*Exercise goal*
Count the lines in the records below that contain the string "qCreatedBy". Reply with the number alone.

========================

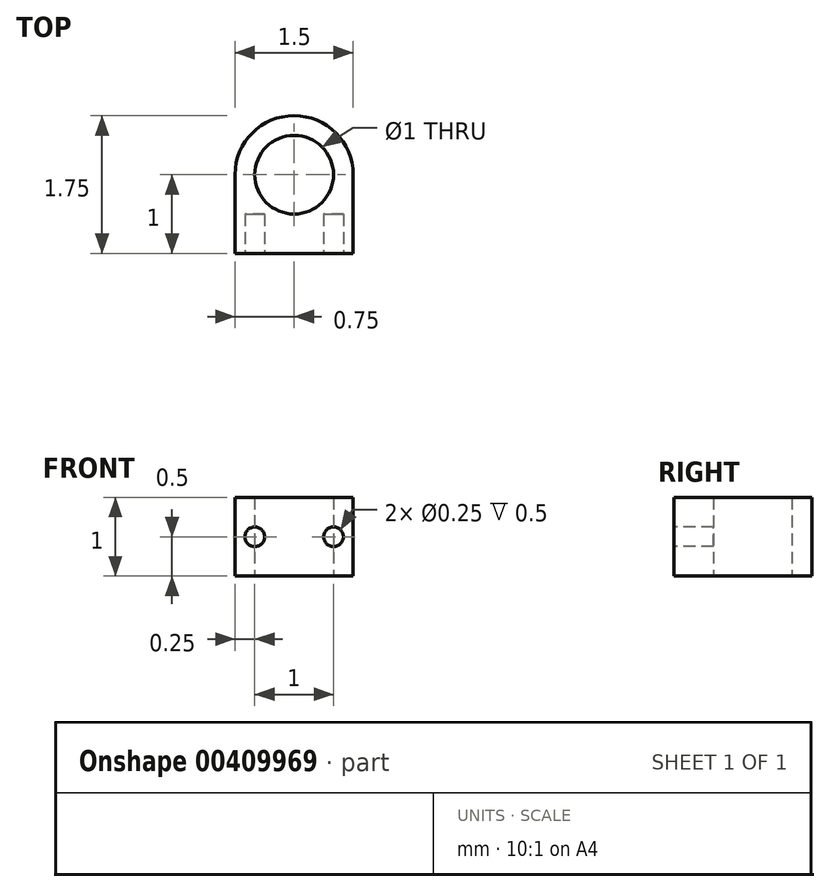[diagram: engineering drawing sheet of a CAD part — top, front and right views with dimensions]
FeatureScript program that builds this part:
annotation { "Feature Type Name" : "Feature", "Feature Type Description" : "" }
export const myFeature = defineFeature(function(context is Context, id is Id, definition is map)
    precondition{}
    {
        {
            var Q0;
            Q0=qCreatedBy(makeId("Top.planeOp"),FACE);
            var sketch = newSketch(context, id + "F0", { "sketchPlane" : qUnion([Q0])});
            skCircle(sketch, "E0", {"center": v(0, 0) * mm, "radius": 0.5 * mm});
            skArc(sketch, "E1", {"start": v(0.75, 0) * mm, "mid": v(0, 0.75) * mm, "end": v(-0.75, 0) * mm});
            skLineSegment(sketch, "E2.top", {"start": v(-0.75, -1) * mm, "end": v(0.75, -1) * mm});
            skLineSegment(sketch, "E2.left", {"start": v(-0.75, 0) * mm, "end": v(-0.75, -1) * mm});
            skLineSegment(sketch, "E2.right", {"start": v(0.75, 0) * mm, "end": v(0.75, -1) * mm});
            skSolve(sketch);
        }
        {
            var Q0;
            Q0 = qSketchRegion(id + "F0", true);
            extrude(context, id + "F1", {"entities" : qUnion([Q0]), "depth" : 1 * mm});
        }
        {
            var Q0;
            Q0=makeQuery(id+"F1.opExtrude","SWEPT_FACE",FACE,{"disambiguationData":[OSD([sQuery(id+"F0.wireOp",EDGE,"E2.top")])]});
            var sketch = newSketch(context, id + "F2", { "sketchPlane" : qUnion([Q0])});
            skLineSegment(sketch, "E3", {"start": v(0.75, 0.5) * mm, "end": v(-1.63, 0.5) * mm, "construction": true});
            skCircle(sketch, "E4", {"center": v(0.5, 0.5) * mm, "radius": 0.12 * mm});
            skCircle(sketch, "E5", {"center": v(-0.5, 0.5) * mm, "radius": 0.12 * mm});
            skSolve(sketch);
        }
        {
            var Q0;
            Q0 = qSketchRegion(id + "F2", true);
            extrude(context, id + "F3", {"entities" : qUnion([Q0]), "operationType" : NewBodyOperationType.REMOVE, "oppositeDirection" : true, "depth" : 0.5 * mm});
        }
    });
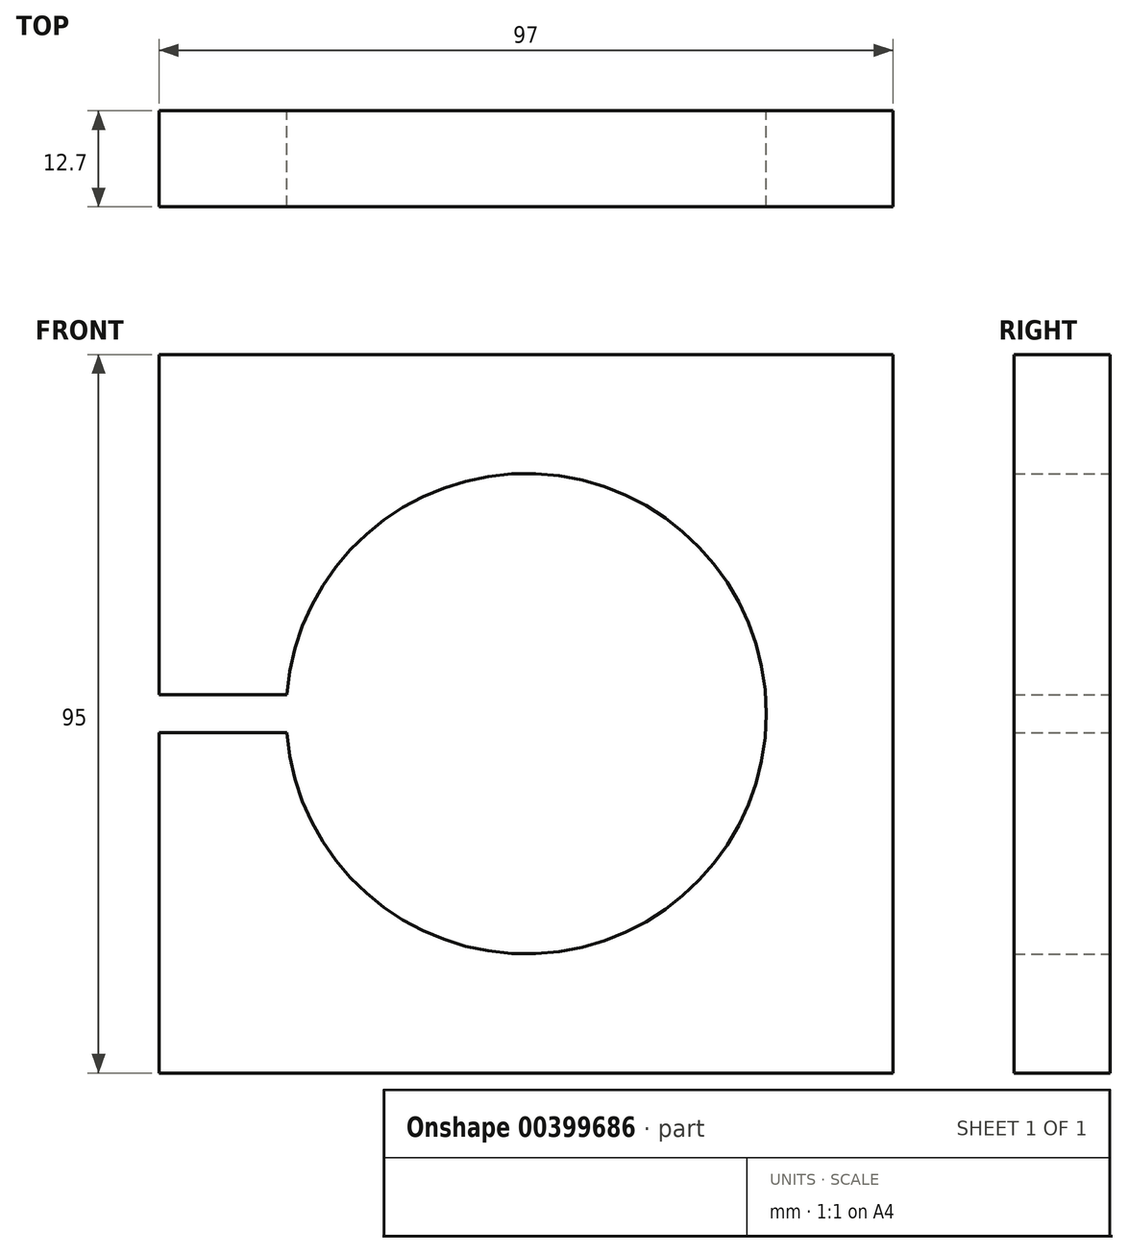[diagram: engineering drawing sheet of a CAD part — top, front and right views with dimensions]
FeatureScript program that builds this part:
annotation { "Feature Type Name" : "Feature", "Feature Type Description" : "" }
export const myFeature = defineFeature(function(context is Context, id is Id, definition is map)
    precondition{}
    {
        {
            var Q0;
            Q0=qCreatedBy(makeId("Front.planeOp"),FACE);
            var sketch = newSketch(context, id + "F0", { "sketchPlane" : qUnion([Q0])});
            skArc(sketch, "E0", {"start": v(-9.72, 30.23) * mm, "mid": v(-31.75, 0) * mm, "end": v(-9.72, -30.23) * mm});
            skLineSegment(sketch, "E1.bottom", {"start": v(-48.5, 47.5) * mm, "end": v(48.5, 47.5) * mm});
            skLineSegment(sketch, "E1.top", {"start": v(-48.5, -47.5) * mm, "end": v(48.5, -47.5) * mm});
            skLineSegment(sketch, "E1.left", {"start": v(-48.5, 47.5) * mm, "end": v(-48.5, -47.5) * mm});
            skLineSegment(sketch, "E1.right", {"start": v(48.5, 47.5) * mm, "end": v(48.5, -47.5) * mm});
            skLineSegment(sketch, "E2", {"start": v(0, 0) * mm, "end": v(-48.5, 0) * mm, "construction": true});
            skLineSegment(sketch, "E3", {"start": v(-48.5, 2.5) * mm, "end": v(-31.65, 2.5) * mm});
            skLineSegment(sketch, "E4.MirrorCS", {"start": v(-48.5, -2.5) * mm, "end": v(-31.65, -2.5) * mm});
            skPoint(sketch, "E5.orphan", {"position": v(-26.24, 2.5) * mm});
            skPoint(sketch, "E6.orphan", {"position": v(-26.24, -2.5) * mm});
            skLineSegment(sketch, "E7", {"start": v(-9.72, 30.23) * mm, "end": v(9.72, 30.23) * mm});
            skLineSegment(sketch, "E8.MirrorCS", {"start": v(-9.72, -30.23) * mm, "end": v(9.72, -30.23) * mm});
            skArc(sketch, "E9.trimOffspring", {"start": v(9.72, -30.23) * mm, "mid": v(31.75, 0) * mm, "end": v(9.72, 30.23) * mm});
            skCircle(sketch, "E10", {"center": v(0, 0) * mm, "radius": 31.75 * mm});
            skSolve(sketch);
        }
        {
            var Q0;
            {var subQ1=sQuery(id+"F0.wireOp",EDGE,"E1.bottom");Q0=makeQuery(id+"F0.imprint","IMPRINT",FACE,{"disambiguationData":[TD([[makeQuery(id+"F0.imprint","IMPRINT",EDGE,{"derivedFrom":subQ1}),-1.0]])]});}
            extrude(context, id + "F1", {"entities" : qUnion([Q0]), "depth" : 12.7 * mm});
        }
    });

========================

*Task answer*
2